Бабушка Настя не помнила, что делала эти три дня, только чувствовала, как гонит ее какая-то жуть и дышать было сложно. «Только вперед, не оглядываясь», – стучало в висках. Она бродила и не чувствовала, как ветки хлещут по лицу. Помнит, что холодно там было, как будто не август, а октябрь на дворе. И стервятник летал над деревьями, словно по ее душу поживиться решил. Слышала она шепот странный «Иииитььь, ууутьььь», и дыхание чужеродное, кто-то испускал земляной дух у нее за спиной. Казалось, что бродила она по кругу не трои дни, а всего лишь несколько часов как чумная.

 

И что самое главное, трое суток как заведенный солдатик шагала по лесу, ни разу не присев на пенек. Иначе если сядешь, то не встанешь больше, ноги отекут и станут неподвижными бревнами. Ни нужду справить, ни костяникою напиться. Три дня ни росинки во рту.

– Глаза я открыла на том же месте, где и решилась на отчаянный шаг, почувствовав склизь ягеля под собой, я поднялась и поняла, что деревня близко, замаячили можжевеловые кусты, как будто кто-то меня встречать побежал, я шла-шла вперед, пока к морю не вышла. – Еле слышно говорила старушка.

В майонезном ведерке куманика – на два пальца, не выбросила ее бабушка, не выпустила из рук заветное добро и не взяла в рот ни ягодки, так и несла как трофей из леса.
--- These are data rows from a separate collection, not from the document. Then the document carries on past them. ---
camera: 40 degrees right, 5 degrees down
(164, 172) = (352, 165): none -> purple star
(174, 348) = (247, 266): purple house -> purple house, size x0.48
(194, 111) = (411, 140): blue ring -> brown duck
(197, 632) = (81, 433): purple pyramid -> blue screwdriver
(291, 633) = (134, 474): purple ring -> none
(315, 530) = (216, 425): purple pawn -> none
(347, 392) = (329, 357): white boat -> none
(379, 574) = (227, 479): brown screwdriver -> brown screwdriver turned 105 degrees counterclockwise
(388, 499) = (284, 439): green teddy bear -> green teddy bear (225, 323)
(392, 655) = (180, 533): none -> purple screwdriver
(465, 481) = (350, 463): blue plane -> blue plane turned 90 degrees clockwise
Как собирала ягоды и где Анастасия Андреевна не помнила. Возле деревни их точно не было.

– Любит ее лес, – произнесла Евдокия, сняла косынку и высморкалась в неё.

Анатолий уже допил весь кефир, увидев, как он заливает последние капли в рот, постукивая по донышку, у меня съежилось в желудке, литр практически одним махом.
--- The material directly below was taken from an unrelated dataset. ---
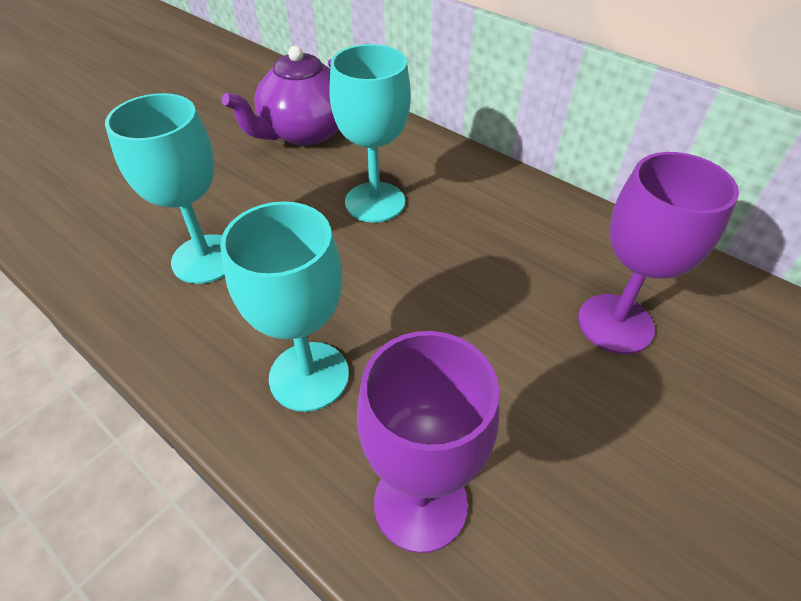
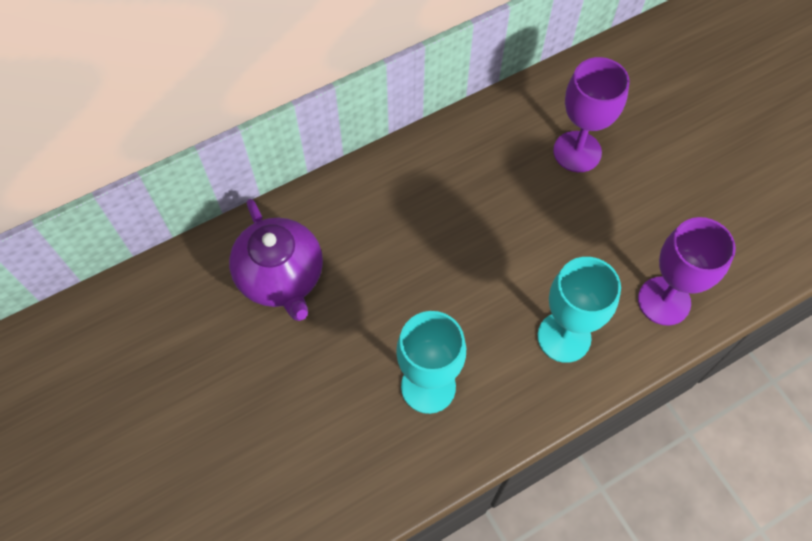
camera: 70 degrees left, 15 degrees up
(375, 202) = (407, 249): turquoise goblet -> none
– Что же это за дух такой? – Поинтересовалась я.

– Лесной. – Ответил он.

– И вы верите в это?

Он пожал плечами. От холодного кефира мурашки пробежались по его телу.

– Скорее да, чем нет. Когда я сходил на берег и ставил палатку в лесу, то чувствовал во многих местах, что могу не дожить до рассвета, но искать другое место стоянки уже не было сил, вот так я отдавался воле природы.

– И что вы чувствовали?

– Не могу описать точно, просто жуть, беспричинный страх и то, что я здесь лишний.
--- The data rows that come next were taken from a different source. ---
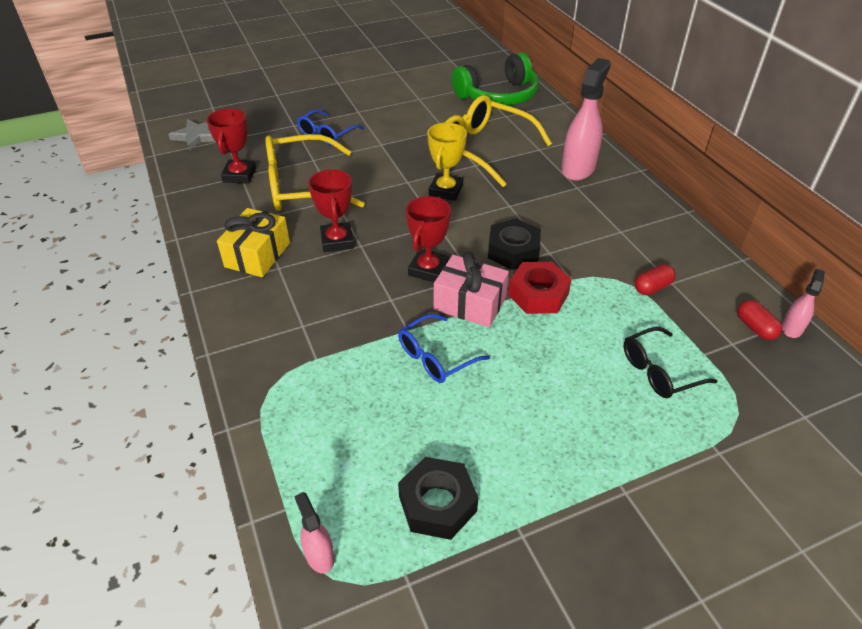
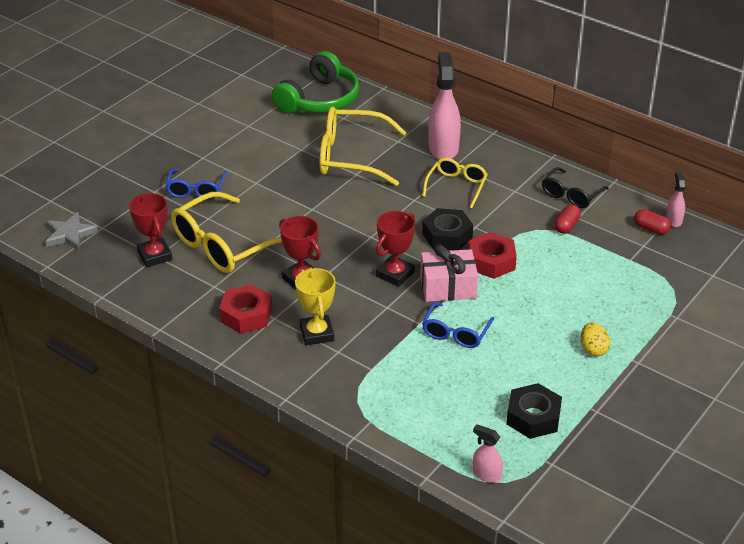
camera: 30 degrees left, 5 degrees down
(257, 255) = (246, 315): yellow gift -> red nut
(428, 269) = (395, 274): red trophy -> red trophy turned 45 degrees clockwise
(446, 190) = (351, 205): yellow trophy -> yellow trophy (317, 333)
(563, 207) = (456, 186): none -> yellow glasses
(579, 447) = (593, 349): none -> yellow egg
(658, 371) = (609, 282): black glasses -> black glasses (571, 195)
Я улыбнулась – улыбка лучший способ свести на нет любой разговор. То, что одному в лесу страшно, ни для кого не секрет.

– Да, чуть не забыл, – Анатолий достал из походного рюкзака баночку из-под детского пюре «Бабушкино лукошко», открыл ее и протянул мне.

– Что это? Не зрелая ежевика?

Он махнул головой, что означало «бери и не задавай вопросов». Я взяла пару ягод и с упоением принялась смаковать. Но на языке вкус разложился на несколько составляющих – горько, сладко и вроде бы душисто. Я пожалела, что сегодня протирала руки ароматизированной салфеткой. Ягода со вкусом крема для рук.

– Да ладно? – наконец догадалась я.

– Именно она, куманика, набрал несколько ягодок, уж очень редкий экземпляр. Магическая, не каждый ее соберет. Если попалась – поблагодари нать, тогда из лесу живым вернешься.

Поезд поехал быстрее, монотонный стук колес потянул Анатолия на сон, он извинился и макакой запрыгнул на свою полку, через пять минут уже был слышен его храп. Я посмотрела в окно – там темнеющим всполохом простирался лес: густой, непролазный и немного жуткий.